NB: You need to add ~/.composer/bin to your $PATH for the application to be found.

echo "export PATH=~/.composer/vendor/bin:\$PATH" >> ~/.bashrc
source ~/.bashrc # this is done automatically when you log in

Commands:

  • magnetdl [magnet url]: Starts upload procedure
  • magnetdlconfig: Print a default config file to STDOUT

Install as a library

Add an entry to your composer.json, or run this in your proect directory:

compose require afk11/magnetdl

Configuration:

You need to configure the software to run it. After installing globally run these:

mkdir /home/you/.magnetdl
magnetdlconfig > /home/you/.magnetdl/config.json
nano /home/you/.magnetdl/config.json

Set up the config values and you're good to go!

Setup Requirements

You will need:

  • your local machine, running transmission-daemon with the RPC configured.
  • remote machine with SSH (via keyfile authentication), with some folder you want to write to. om o Disclaimer: The software expects an unencrypted private key as an identity file, as we use exec() and can't provide an additional password. If you're worried about compromising the remote machine, the following instructions should help lock things down.
  1. Create a group for your user: shared-jail

  2. Create a new user: youruser, and add him to the shared-jail group: usermod -a -G shared-jail youruser

  3. Create an SSH key on your local system, and add the public key to the remote users /home/youruser/.ssh/authorized_keys file.
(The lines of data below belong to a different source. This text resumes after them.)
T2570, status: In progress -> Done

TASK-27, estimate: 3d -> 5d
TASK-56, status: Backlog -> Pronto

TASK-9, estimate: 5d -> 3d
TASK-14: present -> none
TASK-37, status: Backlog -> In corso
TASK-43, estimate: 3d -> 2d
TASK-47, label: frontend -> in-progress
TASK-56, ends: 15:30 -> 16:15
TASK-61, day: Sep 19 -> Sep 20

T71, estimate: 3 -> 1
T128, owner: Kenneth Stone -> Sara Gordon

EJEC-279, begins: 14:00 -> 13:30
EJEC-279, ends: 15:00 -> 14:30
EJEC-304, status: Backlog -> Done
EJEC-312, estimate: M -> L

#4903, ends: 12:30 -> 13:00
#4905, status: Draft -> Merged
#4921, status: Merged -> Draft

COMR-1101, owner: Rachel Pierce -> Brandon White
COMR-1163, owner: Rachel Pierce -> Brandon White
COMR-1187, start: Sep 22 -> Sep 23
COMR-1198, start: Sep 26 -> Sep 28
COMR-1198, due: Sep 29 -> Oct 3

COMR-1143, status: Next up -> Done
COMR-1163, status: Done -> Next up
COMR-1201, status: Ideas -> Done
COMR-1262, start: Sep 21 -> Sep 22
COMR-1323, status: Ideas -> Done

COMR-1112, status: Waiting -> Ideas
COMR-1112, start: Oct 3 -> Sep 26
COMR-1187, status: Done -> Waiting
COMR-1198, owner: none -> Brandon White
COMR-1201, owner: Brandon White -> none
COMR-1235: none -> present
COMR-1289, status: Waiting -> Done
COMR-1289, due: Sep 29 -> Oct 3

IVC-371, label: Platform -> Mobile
  4. Check you can login via SSH from the remote machine: `ssh youruser@yourhost -i /path/to/privatekey

  5. Create a basic chroot skeleton, and expose the folder you want to upload to using mount --bind /sharedfiles /chroot/sharedfiles. You may need a home directory, but it can be empty.

  6. To auto-bind the shared files to the chroot on startup, add this to /etc/fstab.

    /sharedfiles /chroot/sharedfiles none bind

    Be cautious with this one, errors can cause systems not to boot.

  7. Add this to the very bottom of your sshd_config:

    Match Group shared-jail ChrootDirectory %h ForceCommand internal-sftp AllowTcpForwarding no

  8. Before you log out from the remote system, do service ssh restart.

  9. Try log in over SSH, you should now get: 'This service allows SFTP connections only.'

  10. Try log in over sftp: sftp youruser@yourhost -oIdentityFile=/path/to/privatekey and check you're in the chroot, and the folder is accessible.

TLDR: Someone with the key can log into the chroot only, and can do anything with the files depending on file permissions.